Nintendos Problem mit den Third Partys

Verkauft sich die Switch gut, kommen automatisch die Third Party Entwickler und bringen ihre Spiele auf Nintendos Konsole. Es besteht eine Interdependenz, also eine wechselseitige Abhängikeit, zwischen dem Absatz der Konsole und der Unterstützung der Spielehersteller, die Nintendo vor ein Problem stellt. Einerseits braucht Nintendo externe Entwickler, damit regelmäßig Spiele erscheinen und die Switch als Spieleplattform attraktiv wird. Andererseits lohnt es sich für Entwickler nur die Switch zu unterstützen, wenn sie sich erfolgreich verkauft und für Spieler langfristig interessant bleibt. Das Beispiel der WiiU zeigt, dass Nintendos Titel alleine nicht ausreichen, um genügend Einheiten abzusetzen. Gute exklusive Spiele gab es auf ihr nämlich einige. Es zeigt ebenso, dass Ports von bereits veröffentlichen Spielen, die Konsole nicht attraktiv für potenzielle Käufer erscheinen lässt. Nintendo muss im ersten Jahr das Potenzial der Switch beweisen und eine solide Spielerbasis schaffen, die es für Third Party Entwickler lukrativ macht, Spiele für die Switch zu entwickeln. Des Weiteren muss sich das Konzept der Switch beweisen, damit sie nicht wie die WiiU von den meisten ignoriert oder wie die Wii nach einigen Monaten zum verstauben im Regal landet.

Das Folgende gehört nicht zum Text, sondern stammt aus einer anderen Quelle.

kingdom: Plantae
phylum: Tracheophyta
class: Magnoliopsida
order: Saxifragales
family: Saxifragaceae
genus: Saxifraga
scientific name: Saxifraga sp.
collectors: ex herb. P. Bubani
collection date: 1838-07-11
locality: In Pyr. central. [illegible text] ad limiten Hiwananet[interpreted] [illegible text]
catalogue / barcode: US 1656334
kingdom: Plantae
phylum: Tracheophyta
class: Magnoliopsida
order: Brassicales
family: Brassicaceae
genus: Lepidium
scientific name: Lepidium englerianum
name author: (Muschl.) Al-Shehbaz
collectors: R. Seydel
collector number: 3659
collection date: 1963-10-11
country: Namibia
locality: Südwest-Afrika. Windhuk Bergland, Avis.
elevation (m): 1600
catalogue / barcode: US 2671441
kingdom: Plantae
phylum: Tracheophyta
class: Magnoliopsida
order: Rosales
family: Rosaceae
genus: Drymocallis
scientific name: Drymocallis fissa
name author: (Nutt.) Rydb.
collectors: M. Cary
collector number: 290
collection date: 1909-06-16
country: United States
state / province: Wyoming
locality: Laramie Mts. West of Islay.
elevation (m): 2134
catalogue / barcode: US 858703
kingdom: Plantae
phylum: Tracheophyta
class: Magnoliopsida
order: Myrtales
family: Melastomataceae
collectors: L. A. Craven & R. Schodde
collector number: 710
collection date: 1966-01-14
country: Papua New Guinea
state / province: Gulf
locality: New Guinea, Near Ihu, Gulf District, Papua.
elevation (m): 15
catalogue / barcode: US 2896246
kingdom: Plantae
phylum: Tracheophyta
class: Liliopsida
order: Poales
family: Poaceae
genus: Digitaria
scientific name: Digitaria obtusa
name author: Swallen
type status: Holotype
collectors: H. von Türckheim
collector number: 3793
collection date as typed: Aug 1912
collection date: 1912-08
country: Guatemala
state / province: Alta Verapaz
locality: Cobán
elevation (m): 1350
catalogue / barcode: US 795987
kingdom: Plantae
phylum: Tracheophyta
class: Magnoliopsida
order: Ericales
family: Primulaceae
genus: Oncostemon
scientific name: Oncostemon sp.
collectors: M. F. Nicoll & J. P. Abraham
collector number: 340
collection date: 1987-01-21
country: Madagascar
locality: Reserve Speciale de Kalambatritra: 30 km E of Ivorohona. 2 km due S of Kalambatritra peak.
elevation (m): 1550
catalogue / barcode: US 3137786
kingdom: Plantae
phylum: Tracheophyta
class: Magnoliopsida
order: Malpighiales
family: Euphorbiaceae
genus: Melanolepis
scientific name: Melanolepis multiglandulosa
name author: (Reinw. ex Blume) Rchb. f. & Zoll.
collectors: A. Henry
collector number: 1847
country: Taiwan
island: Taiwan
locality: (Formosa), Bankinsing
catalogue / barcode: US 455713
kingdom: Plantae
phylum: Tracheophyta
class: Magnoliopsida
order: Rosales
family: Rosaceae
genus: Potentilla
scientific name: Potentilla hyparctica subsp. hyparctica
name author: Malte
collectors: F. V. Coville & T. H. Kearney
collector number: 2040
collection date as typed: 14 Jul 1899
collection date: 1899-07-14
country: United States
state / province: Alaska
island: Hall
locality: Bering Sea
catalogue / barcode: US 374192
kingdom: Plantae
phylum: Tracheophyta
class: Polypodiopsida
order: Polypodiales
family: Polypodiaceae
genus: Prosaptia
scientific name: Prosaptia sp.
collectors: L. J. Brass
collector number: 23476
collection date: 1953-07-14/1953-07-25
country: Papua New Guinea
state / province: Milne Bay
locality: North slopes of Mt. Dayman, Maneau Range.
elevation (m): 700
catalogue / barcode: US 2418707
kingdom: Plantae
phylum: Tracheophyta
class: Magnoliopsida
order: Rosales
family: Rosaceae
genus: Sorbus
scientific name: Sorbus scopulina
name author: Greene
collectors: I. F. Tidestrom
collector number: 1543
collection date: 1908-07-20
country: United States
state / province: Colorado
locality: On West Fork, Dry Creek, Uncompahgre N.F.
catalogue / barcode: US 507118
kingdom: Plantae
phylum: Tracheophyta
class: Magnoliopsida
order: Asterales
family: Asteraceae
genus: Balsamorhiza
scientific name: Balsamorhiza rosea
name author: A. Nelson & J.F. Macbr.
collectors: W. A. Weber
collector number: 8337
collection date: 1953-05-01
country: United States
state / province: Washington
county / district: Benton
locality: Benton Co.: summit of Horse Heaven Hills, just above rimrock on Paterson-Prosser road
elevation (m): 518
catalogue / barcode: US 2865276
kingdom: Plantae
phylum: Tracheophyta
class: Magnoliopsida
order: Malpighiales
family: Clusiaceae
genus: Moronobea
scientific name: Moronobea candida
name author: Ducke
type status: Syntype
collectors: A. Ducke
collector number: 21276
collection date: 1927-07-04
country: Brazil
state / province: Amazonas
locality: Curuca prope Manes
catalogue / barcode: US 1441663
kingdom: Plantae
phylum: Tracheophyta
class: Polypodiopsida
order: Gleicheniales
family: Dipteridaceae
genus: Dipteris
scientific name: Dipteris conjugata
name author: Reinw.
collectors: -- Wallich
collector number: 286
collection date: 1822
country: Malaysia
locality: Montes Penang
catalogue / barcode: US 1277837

Switch in einer Reihe mit Xbox und PlayStation

Wichtiger als zum Launch Ports alter Titel, die bereits jeder gespielt hat zu haben, ist es für den Erfolg der Nintendo Switch, dass sie bei Neuankündigungen auf der E3 usw. in einer Reihe mit Xbox One und PS4 genannt wird. Auch wenn die Switch Version dann optisch nicht mit den beiden Konkurrenten mithalten kann, gibt es immer noch das Argument der Portabilität. Wenn die Switch dann bei den Grafikbombasten außen vor stehen bleibt, ist das zu verkraften, solange genug interessante Titel mit einem Release im gleichen Zeitraum wie bei den anderen Konsolen angekündigt werden.